3 critical steps to a well architected Cloud Migration project

Architected Cloud Migration

When embracing the change that accompanies any platform modernization project, it’s important to have a workable plan and execution strategy for cloud migration.  Many organizations have some understanding as to the business impact of their data failing or being breeched. But do they fully understand what it means to not fully execute and test their migration plans? Below are 3 best practices for developing a solid backup strategy and preparing your organization for the worst.

Failing to Plan is Planning to Fail

The most critical part of any cloud migration is the planning process. Lincoln said that “if you give me 6 hours to chop down a tree, I would spend the first 4 hours sharpening the axe.” That is undeniably true in this scenario.  When building a cloud migration plan at Fortified Data, we go through an extensive checklist that determines the organization’s data maturity and uncovers the client’s disaster recovery requirements. And of the categories on that checklist, most all of them happen before we move a single bit of data. We get an understanding of what data needs to move, how the destination could be impacted by the new load, and where the risk points are; then we mitigate the risk points by adjusting the plan. Developing a plan requires a stepped approach. Create the plan, test the plan, then adjust the plan for success.  

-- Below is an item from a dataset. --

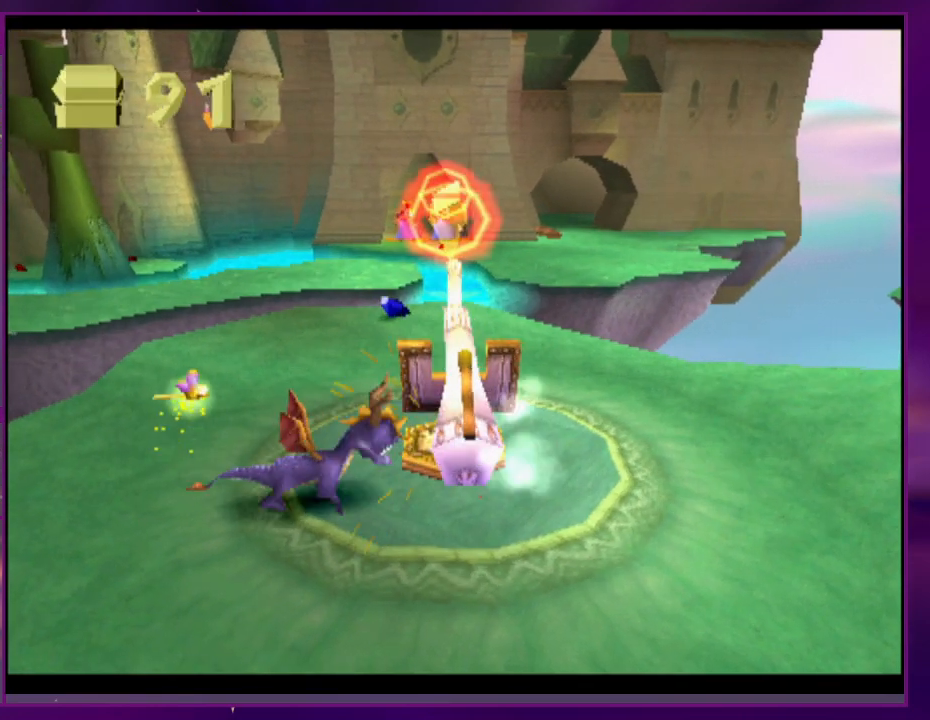
{"buttons": [], "events": [[33, "DPAD_RIGHT", "up"]]}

To prevent against a failure, we design backup strategies and rollback plans to support business data if the migration isn’t successful. We then further test the migration so downstream applications validate once we completed the migration. Again, all of this happens before we move any data.

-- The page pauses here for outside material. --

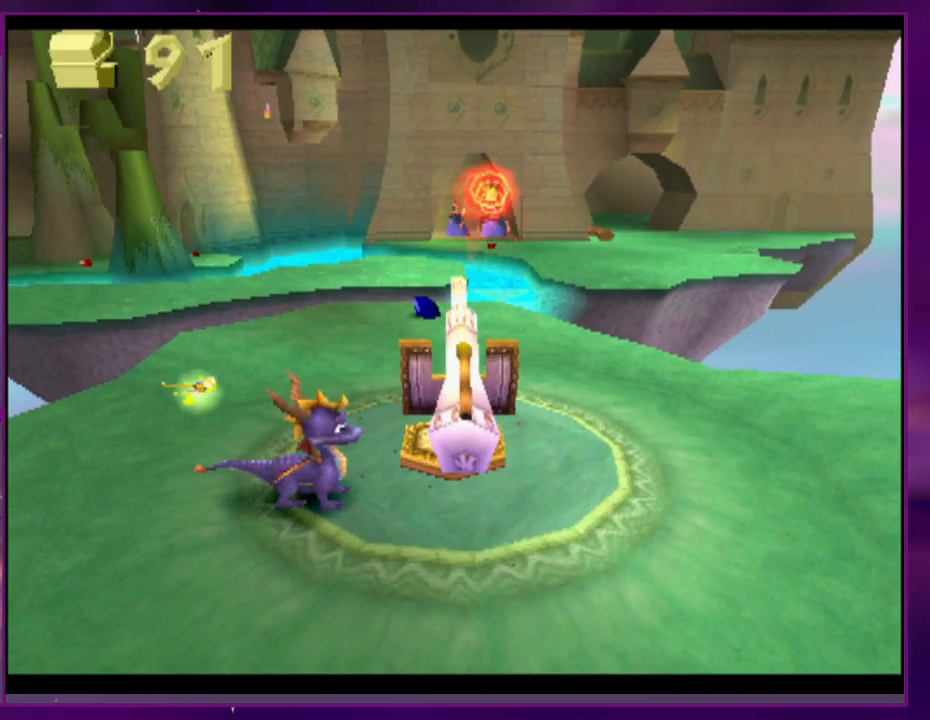
{"buttons": ["DPAD_UP"], "events": [[300, "CIRCLE", "down"], [400, "CIRCLE", "up"], [433, "DPAD_UP", "down"]]}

Expect a Disaster, then Plan to Recover

A disaster recovery plan can be quite complex. You should never wing it. Every organization needs to plan for a failure and have it in place before executing an enterprise level server migration. When thinking about a backup strategy, we examine at 2 factors: the Recovery Point Objective (RPO) and the Recovery Time Objective (RTO). These two variables measure both the ability to recover files by specifying a point in time restore of the backup, and the time until systems are completely back up and running. Ultimately, these two set of numbers tell us how much data you’re willing to lose in the advent of a failure, and how long your systems can be down. For some organizations, these variables are government regulated, but for most it’s a numbers game that equates directly to lost revenue.

Some organizations simply can’t take an extended maintenance time window, so we use technology such as database mirroring or transaction log shipping to act as a hot standby type server (The data is synchronized between multiple systems for the premigration phase). We wait until the final moments before the actual migration, shut down all applications, then flip the switch and make the move during a defined window of time. In reality, we’re simply turning on a server we’ve pre-staged. There are a few strategies like this that work to significantly reduce the risk of downtime, and we work closely with our clients, so the business is not affected in a significant way.

Test your theory, then test it some more. Then have someone else test it just to be sure

It’s not enough to simply have a plan. All too often, organizations go through their migration checklist and think, “Yep, we have a backup. Check.” Many times they haven’t validated the backup by running a test or by restoring it. The only good backup is a one that has been restored and you’ve validated it works the way it’s meant to.

There are many tools in the market to help in the migration process, whether it be from on-prem to the cloud or even from the cloud to on-premises. Third party tools are great. They can reduce the work load for a resource-strapped team and provide guidance through a complicated process. But no matter which tool you use, you can’t over plan enough to make up for major mistakes that we’ve seen through lack of proper planning and testing. Often the result for an untested plan is an unexpected result.

In the case of MySpace, which lost 12 years of data due to a server migration error last week – not only did they lose credibility in the market, but years of music and cultural artifacts were deleted in one technical process, something that never should have happened. We have to ask how one company can fail on one backup and be out of 12 years’ worth of data. There must have been multiple issues happening at the same time – the migration wasn’t planned well, and it wasn’t tested, and if you’re losing 12 years’ worth of data, there’s a fundamental disaster recover problem that they need to address.